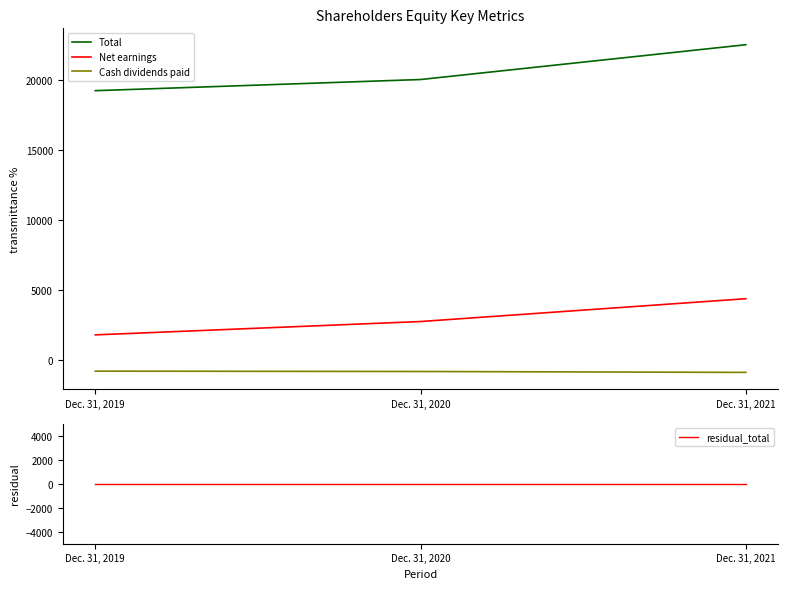

What are all the series names shown in the legend?

Total, Net earnings, Cash dividends paid, residual_total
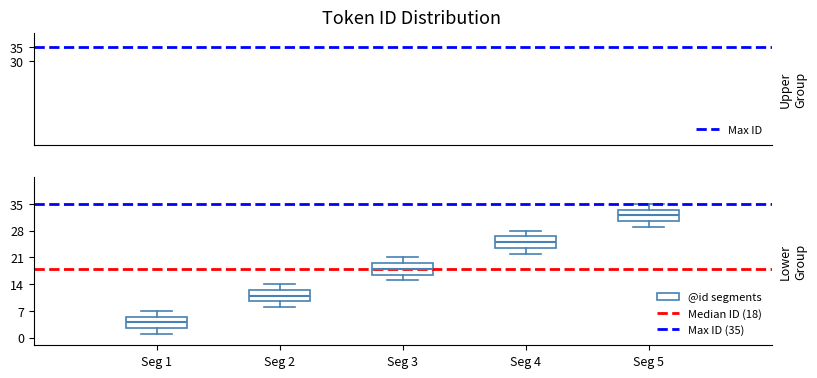

Reading left to right, read every box against the y-axis: the position of its median line, the range the box covers, and the ends of its whiskers. The values are not printed on the chart, so give them approximately, as read against the axis.

Seg 1: median 4, box 3 to 6, whiskers 1 to 7
Seg 2: median 11, box 10 to 13, whiskers 8 to 14
Seg 3: median 18, box 17 to 20, whiskers 15 to 21
Seg 4: median 25, box 24 to 27, whiskers 22 to 28
Seg 5: median 32, box 31 to 34, whiskers 29 to 35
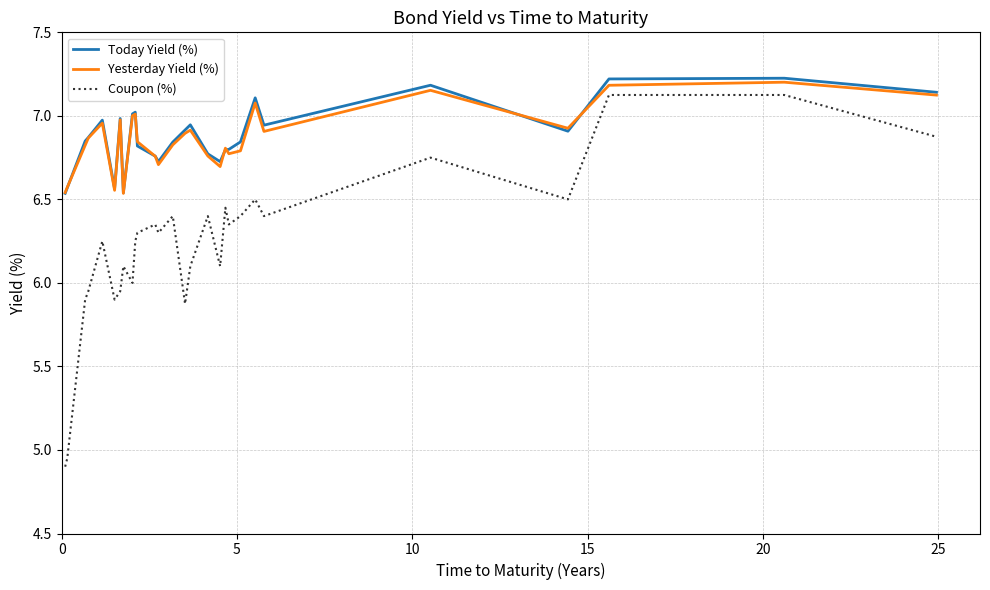

At how many categories does at least one series exceed 6?

28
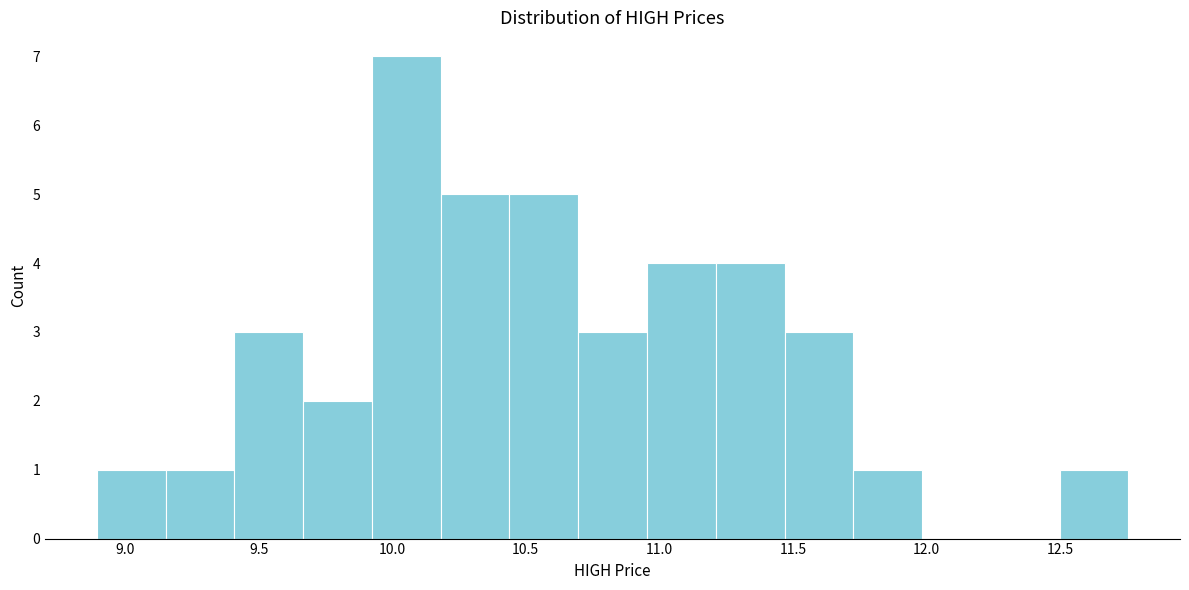

What is the height of the bar covering 11.20 to 11.45 on the x-axis? Neither the bar edges nor the heights are printed on the chart, so give them approximately, as read against the axes.

4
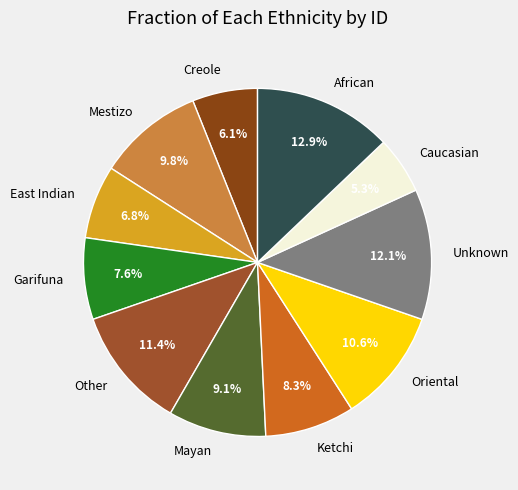

Count the number of slices in the pie.

11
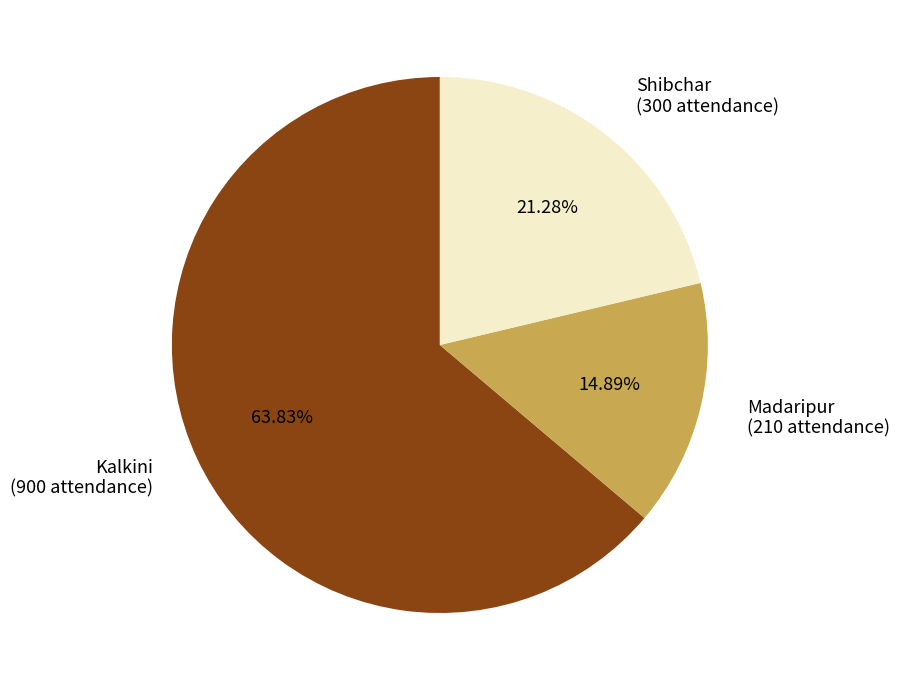

Does Madaripur represent more than half of the total?

No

++++++++

Copy every one of the records above word for word, leaving out the pictures.

# TASK SOLUTION
What are all the series names shown in the legend?

Total, Net earnings, Cash dividends paid, residual_total

Reading left to right, read every box against the y-axis: the position of its median line, the range the box covers, and the ends of its whiskers. The values are not printed on the chart, so give them approximately, as read against the axis.

Seg 1: median 4, box 3 to 6, whiskers 1 to 7
Seg 2: median 11, box 10 to 13, whiskers 8 to 14
Seg 3: median 18, box 17 to 20, whiskers 15 to 21
Seg 4: median 25, box 24 to 27, whiskers 22 to 28
Seg 5: median 32, box 31 to 34, whiskers 29 to 35

At how many categories does at least one series exceed 6?

28

What is the height of the bar covering 11.20 to 11.45 on the x-axis? Neither the bar edges nor the heights are printed on the chart, so give them approximately, as read against the axes.

4

Count the number of slices in the pie.

11

Does Madaripur represent more than half of the total?

No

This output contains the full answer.